(San Francisco) Le géant des microprocesseurs Intel se portait bien au premier trimestre 2020 notamment grâce à la forte demande pour les appareils électroniques, générée par la nécessité de travailler, apprendre et communiquer depuis chez soi pendant le « Grand confinement ».

Agence France-Presse

Le groupe a réalisé 19,8 milliards de chiffre d’affaires de janvier à mars, en hausse de 23 % sur un an.
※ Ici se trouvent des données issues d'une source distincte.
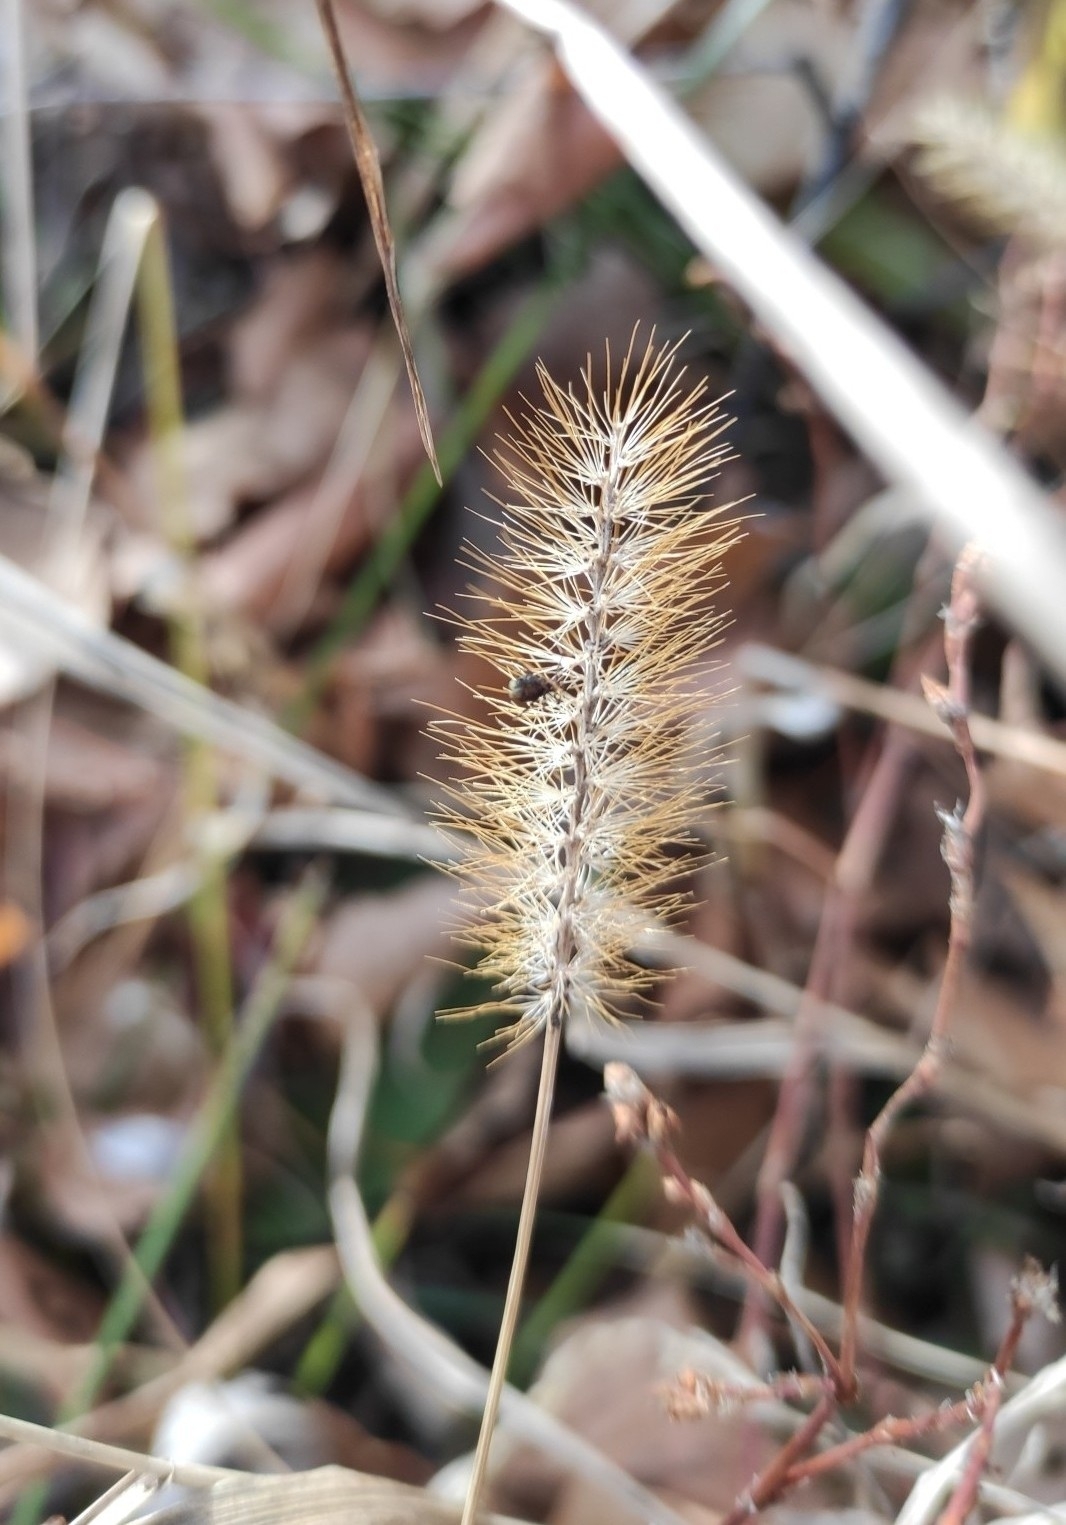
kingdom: Plantae
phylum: Tracheophyta
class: Liliopsida
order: Poales
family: Poaceae
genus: Setaria
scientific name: Setaria pumila
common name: Yellow bristle-grass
Son bénéfice par action ajusté, l’indicateur privilégié des investisseurs, a bondi de 63 % à 1,45 dollar, d’après le communiqué de résultats publié jeudi.

Son titre a pourtant été sanctionné à Wall Street : il perdait plus de 5 % lors des échanges électroniques après la clôture de la Bourse.

Intel n’a pas mis à jour sa prévision annuelle, « à cause de l’incertitude économique », mais prévoit néanmoins 18,5 milliards de dollars de revenus pour le deuxième trimestre et un bénéfice par action à 1,04 dollar.

« La technologie joue un rôle plus essentiel que jamais, et l’opportunité d’enrichir des vies et de faciliter le succès de nos clients n’a jamais été aussi vitale. […] Je pense que notre entreprise sortira renforcée de cette situation », a déclaré Bob Swan, le patron du groupe.

« L’entreprise a maintenu ses opérations essentielles dans ses usines avec plus de 90 % de livraisons dans les temps », malgré la pandémie, précise le communiqué.

Les produits liés aux données (puces mémoire, puces pour centres de données, pour objets connectés etc.), devenus la priorité d’Intel, ont engrangé environ 10 milliards de dollars, soit 34 % de plus qu’au premier trimestre 2019.

Cette activité comprend les puces 5G, la dernière génération de téléphonie mobile ultra rapide, en cours de déploiement dans le monde.

Le segment « PC » a de son côté rapporté 9,8 milliards, en progression de 14 %.